A group of female friends she knows through Second Life first got her into it: “I had so much fun in our group games that I fell in love and preordered it once beta was over,” she tells me. “There's so much diversity in the characters in both gender and race, which is great for us cosplayers!” She also loves how much Overwatch emphasizes teamwork: “I've played some other games where one person can just dominate the entire game without needing their team, but it's a lot harder to do that in Overwatch. I often play competitively so I like being exposed to that kind of coordination.”
“Most shooters don't have female protagonists, so that's one” reason for its cross-gender popularity, Nick Yee tells me. He cites a couple other factors that surprised me, but are frankly really cool:
“See also this blog post (and comments) on how women perceive guns to be unappealing (even though they might not mind violence) because they see guns as the most boring and unimaginative way to kill someone. Overwatch provides more magic/alternative methods of killing people (in addition to guns). The color palette also doesn't evoke traditional conventional war colors/atmosphere, and that's also something female gamers find less appealing. So it's not that they mind the violence, they just dislike the drab palette.”

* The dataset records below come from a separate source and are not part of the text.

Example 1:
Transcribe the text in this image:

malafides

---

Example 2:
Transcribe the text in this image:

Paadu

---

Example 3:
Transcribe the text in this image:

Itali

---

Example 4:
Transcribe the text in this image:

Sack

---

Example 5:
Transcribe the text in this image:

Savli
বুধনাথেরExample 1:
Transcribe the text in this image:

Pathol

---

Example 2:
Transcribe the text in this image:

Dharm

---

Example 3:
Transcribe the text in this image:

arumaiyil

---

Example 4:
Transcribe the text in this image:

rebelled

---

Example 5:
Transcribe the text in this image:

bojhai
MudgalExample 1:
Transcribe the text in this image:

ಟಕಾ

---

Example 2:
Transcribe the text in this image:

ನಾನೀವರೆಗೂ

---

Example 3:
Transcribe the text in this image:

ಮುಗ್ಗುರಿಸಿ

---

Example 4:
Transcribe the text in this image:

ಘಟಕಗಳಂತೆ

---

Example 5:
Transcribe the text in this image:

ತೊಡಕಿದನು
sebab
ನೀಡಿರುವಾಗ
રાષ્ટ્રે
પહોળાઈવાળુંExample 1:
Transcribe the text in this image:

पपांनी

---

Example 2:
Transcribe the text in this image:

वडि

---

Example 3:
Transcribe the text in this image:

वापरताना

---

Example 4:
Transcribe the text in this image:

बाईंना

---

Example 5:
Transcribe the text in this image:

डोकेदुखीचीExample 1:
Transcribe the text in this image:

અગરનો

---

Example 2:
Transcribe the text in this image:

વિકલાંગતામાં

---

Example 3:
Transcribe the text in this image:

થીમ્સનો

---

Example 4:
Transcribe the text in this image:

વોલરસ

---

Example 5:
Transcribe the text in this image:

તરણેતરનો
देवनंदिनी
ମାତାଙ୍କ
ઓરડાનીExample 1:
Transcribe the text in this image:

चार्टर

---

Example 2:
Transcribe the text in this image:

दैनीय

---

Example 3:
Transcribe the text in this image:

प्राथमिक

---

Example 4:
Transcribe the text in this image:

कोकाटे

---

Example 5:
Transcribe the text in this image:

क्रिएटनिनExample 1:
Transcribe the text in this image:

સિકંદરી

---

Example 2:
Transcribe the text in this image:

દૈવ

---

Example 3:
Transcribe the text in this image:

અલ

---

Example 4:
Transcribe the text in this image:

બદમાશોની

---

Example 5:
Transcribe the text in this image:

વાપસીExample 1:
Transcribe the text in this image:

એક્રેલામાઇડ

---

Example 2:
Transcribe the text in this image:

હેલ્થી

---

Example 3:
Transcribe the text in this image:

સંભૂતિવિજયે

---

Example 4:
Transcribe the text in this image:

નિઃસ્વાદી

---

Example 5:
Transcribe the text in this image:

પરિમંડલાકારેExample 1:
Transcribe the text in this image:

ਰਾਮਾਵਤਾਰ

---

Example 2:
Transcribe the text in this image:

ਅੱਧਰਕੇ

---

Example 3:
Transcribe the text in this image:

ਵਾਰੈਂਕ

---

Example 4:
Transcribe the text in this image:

Overwatch's Tracer, for instance, rocks ruby red sunglasses and a sticky "Pulse Bomb" which is handy for clipping combatants in creative ways. Tracer is the favorite character of Skye Everidge, a 20-something woman from New Orleans who goes by the adorable usernames of Pumpkin Spice and BlessUrHeart. With a competitive score of 3500 she’s currently ranked as a Master -- suggesting that hundreds and hundreds of players have yelled something like “Damn you, BlessUrHeart, damn you!” after she blew them up real good.
“What I like most about Overwatch compared to most FPS is that it's constantly being added to, improved and there's always new things to play in Arcade mode,” Skye tells me. “I also love the competitive mode even though it's full of toxic players in higher ratings.” Like Annette, Skye appreciates the game’s character diversity. “There's just as many female heroes as there are male. There's different races. Different sexualities.” (In the official game lore, Tracer is described as lesbian.) “It's easy to find a hero you can relate with and enjoy playing.”
Overwatch’s popularity with women isn’t surprising to me, as so many female acquaintances play it. However, I suspect most other FPS game developers will be surprised, because it’s clear they’ve made little effort to engage female gamers the way Overwatch does. Given the game industry’s overall sexism, I doubt many of them will. And Blizzard will go on to make hundreds of millions of extra dollars on account of their competitors' lack of insight.